Selected text:
Spring festivals/celebrations for dying and resurrecting saviors

Post by nightshadetwine »

The death and resurrection of Jesus took place around the time of Passover which is in the spring. Passover starts during the full moon and apparently on the 15th day of Nisan.

Osiris's death and resurrection was associated with the full moon. A festival was celebrated for Osiris "coming to the moon" in the spring where his resurrection in the moon finished on the 15th day. The Egyptians also had a celebration for the birth of Horus in the Spring according to Plutarch.

Dionysus also had a rebirth festival celebrated in the Spring.

Osiris/Horus:

On the Primeval Ocean by Mark J. Smith:
The full moon is connected with the body of Osiris, which was dismembered into fourteen parts by Seth and subsequently made whole again. Osiris may be said to enter the sound eye in two distinct but related senses. According to the Egyptian vien, on each of the fourteen successive days during the period of the moon's waxing, a different divinity was thought to merge with that celestial body and restore one of it's missing parts...The work of these deities is completed by Thoth on the fifteenth day of the lunar month. At this time, restored to a state of wholeness through their actions, Osiris may be said to enter the sound eye.

In astronomical terms, full moon day is when the sun and the moon are in opposition. The Egyptians referred to this as the 'union of the two bulls'. They believed that, on the day in question, the rays of the two celestial bodies mingled together. More specifically, the greater light of the sun was thought to enter and illuminate the moon. Thus, texts speak of the latter as receiving the former or being supplied with it's rays. The moon is said to be illuminated by the sun, or the rays of the latter to pervade the former.

The data:
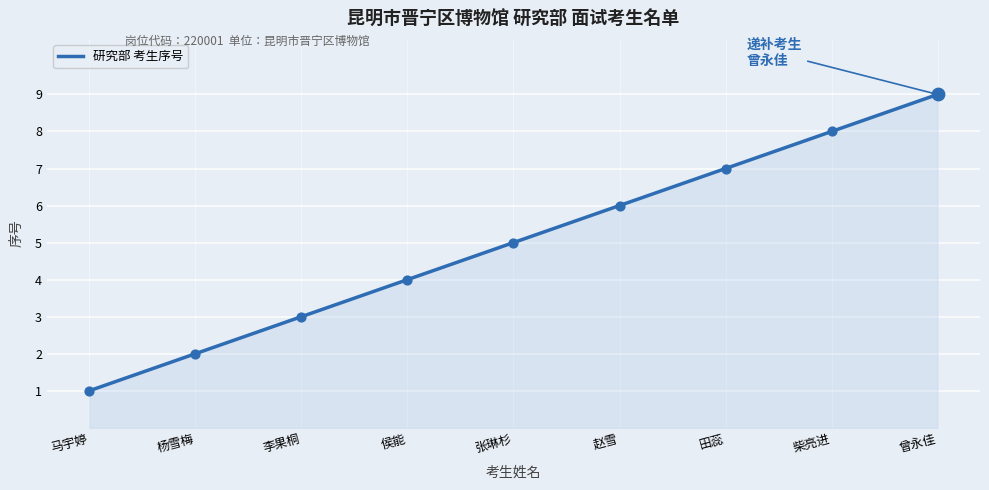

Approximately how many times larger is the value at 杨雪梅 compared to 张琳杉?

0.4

Your task:
Please answer these questions using the post on spring festivals for dying and resurrecting saviors:
1. On which day of Nisan does Passover apparently start?
2. Into how many parts did Seth dismember the body of Osiris?
3. What did the Egyptians call full moon day, when the sun and the moon are in opposition?

Response to this exercise:
1. The 15th day of Nisan.
2. Fourteen parts.
3. The 'union of the two bulls'.